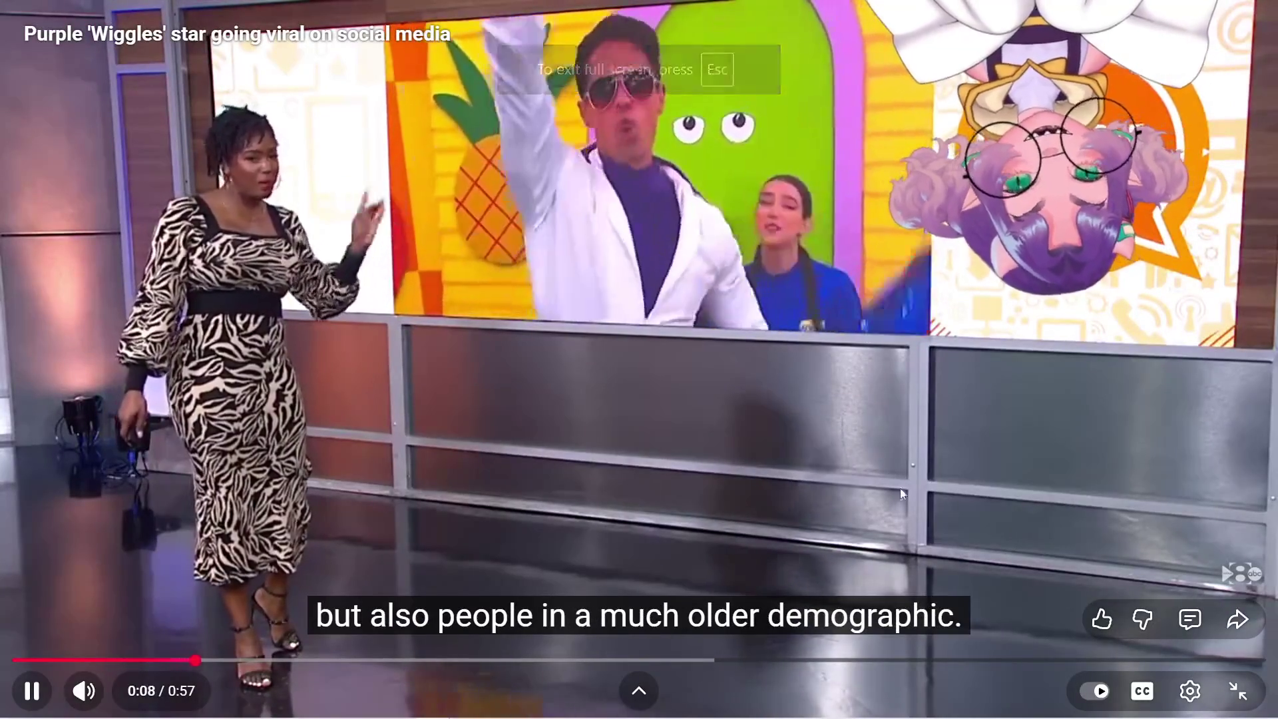
mouse_move(639, 14)
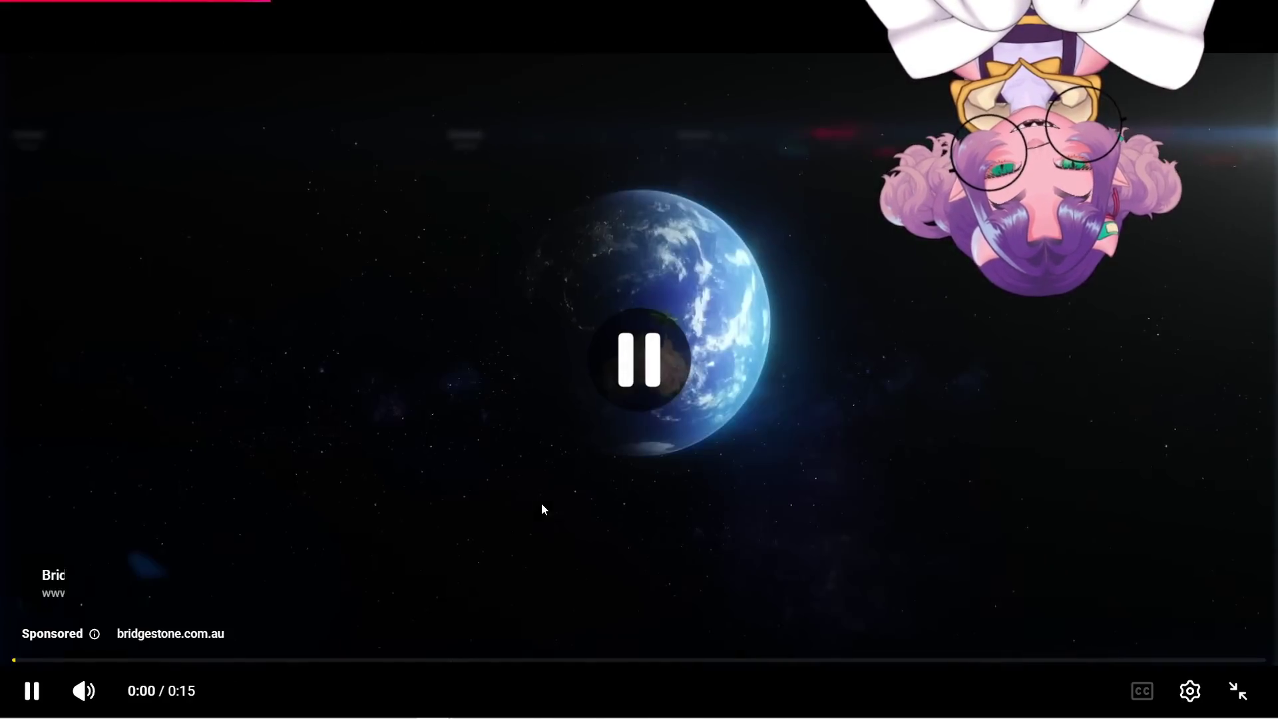
Pause the sponsored ad, leave full screen, visit Unity, then return to the YouTube Short.
click(517, 398)
key(Escape)
key(alt+Tab)
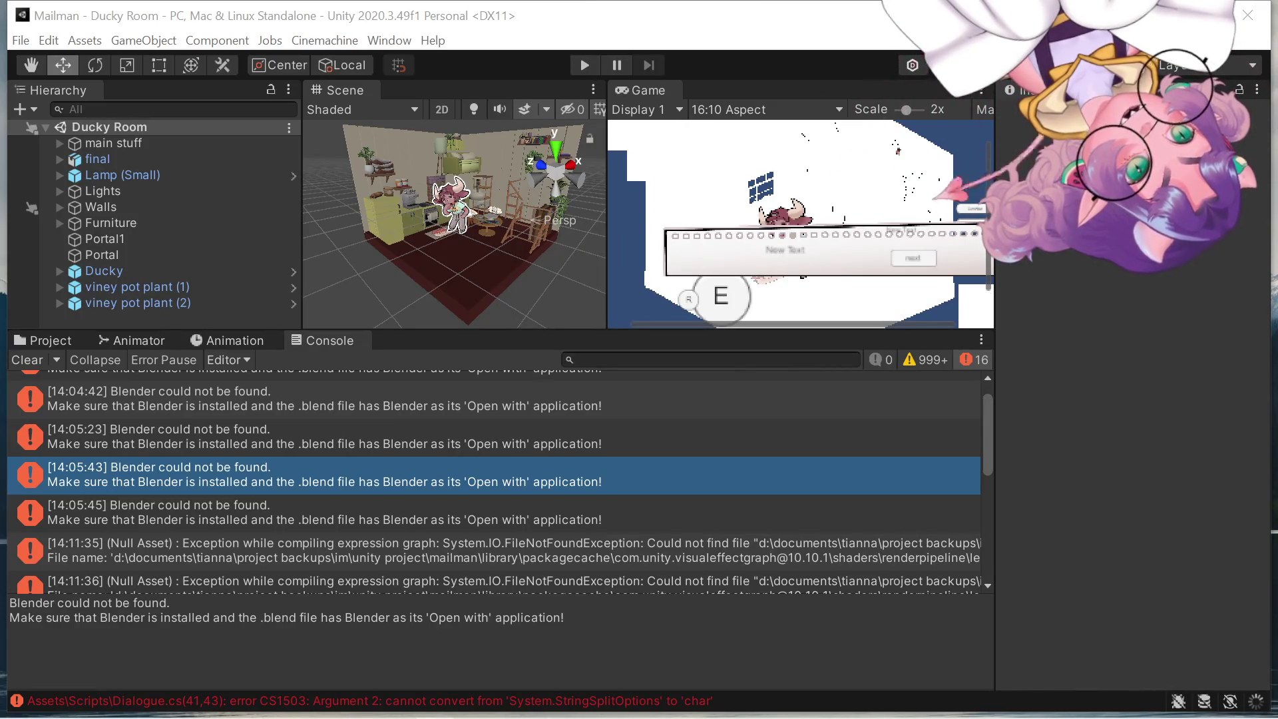
key(alt+Tab)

______________________________

PROBLEM TO SOLVE:
Omit the pictures, then quote the rest of the material above exactly.

RESPONSE AREA:
mouse_move(639, 14)
Pause the sponsored ad, leave full screen, visit Unity, then return to the YouTube Short.
click(517, 398)
key(Escape)
key(alt+Tab)
key(alt+Tab)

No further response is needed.